In volume terms, a measure that adjusts for the impact of inflation, overall retail sales fell 0.7% in February.

The Bank of Canada’s business outlook and consumer expectations surveys released earlier in April found that the economy has been relatively resilient amid high interest rates but that’s expected to change in the coming months. With a potential recession looming, the surveys showed consumers expect to pull back on spending and businesses anticipate sales will slow. The Bank of Canada found almost half of firms have adjusted their business plans to account for a recession while consumers are planning to spend less on activities such as travel and going to restaurants over the next year.

Source: Globe and Mail
Source: The Star
Source: Statistics Canada

U.S. Retail Sales Fell 1% in March Amid High Inflation, Rising Interest Rates

Americans cut their spending at retail stores in March for the second straight month, a sign consumers are becoming more cautious after a burst of spending in January. Retail sales dropped 1% in March from February, a sharper decline than the 0.2% fall in the previous month. Sales jumped 3.1% in January, as unusually warm weather and a big jump in Social Security benefits likely spurred more spending.

Sales fell among most retailers, including at auto dealers, gas stations, electronics stores, and home and garden stores. Gas-station sales plunged 5.5% in March, though the data isn’t adjusted for price changes, and gas prices fell last month. Excluding car dealers and gas stations, retail sales fell a less-dramatic 0.3%. Spending jumped 1.9% at online retailers and ticked up 0.1% at restaurants and bars.

The decline in sales adds to other recent evidence that the economy is cooling as consumers grapple with higher interest rates and the impact of a year-long bout of elevated inflation. Companies are posting fewer open jobs, hiring has slowed even as it remains solid, and layoffs have ticked up.

The slowdown in spending has fuelled fears that the economy could be nearing a recession. Growth likely reached about 2% at an annual rate in the first three months of this year, but falling retail sales suggest that consumers, who power about two-thirds of economic activity, are losing momentum. If consumers remain weak, the economy could even contract in the April-June quarter, economists said.

“The cumulative effect of historically high inflation, rising interest rates, and reduced access to credit is already taking a toll on consumers’ ability and willingness to spend,” said Lydia Boussour, senior economist at EY Parthenon. “The consumer engine lost significant momentum as the (first) quarter progressed, setting the stage for weak consumption growth in the second quarter.

In addition, economists are closely watching to see if banks pull back on lending in the wake of the collapse of two large banks last month.
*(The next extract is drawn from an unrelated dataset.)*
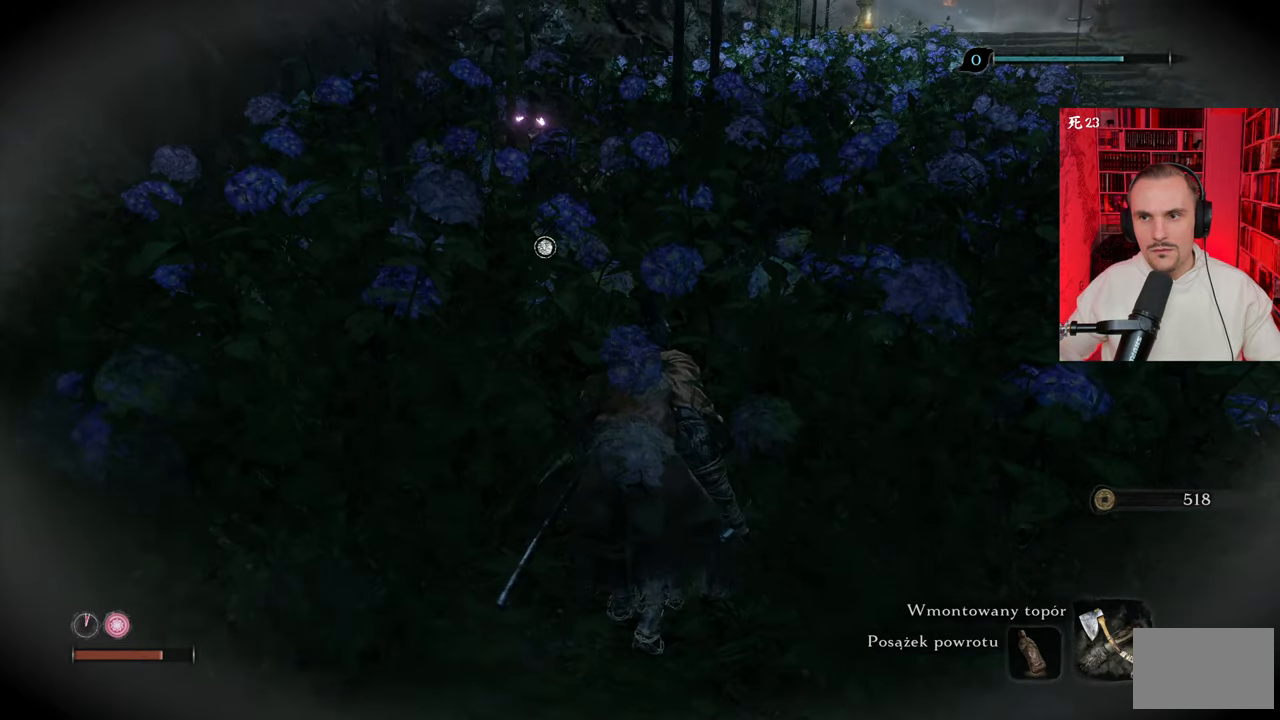
{"keys": ["w"], "mouse": [], "events": [[100, "w", "down"]]}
Many smaller banks have lost deposits to larger competitors, which could force them to offer fewer loans to consumers and businesses. That could further weaken growth.

Minutes of the Federal Reserve’s March 21-22 meeting revealed that the central bank’s staff economists are now forecasting a “mild recession” later in 2023, in large part because the potential for a reduction in lending to weigh on growth. Still, consumers could rebound in coming months as businesses are adding jobs and wages have been rising at a historically rapid pace. 

Economists at Bank of America have calculated that smaller tax refunds in March likely held back spending last month. In an analysis of card spending by its customers, Bank of America found that spending in many areas rebounded in late March, including for airline tickets, entertainment, dining out, and groceries.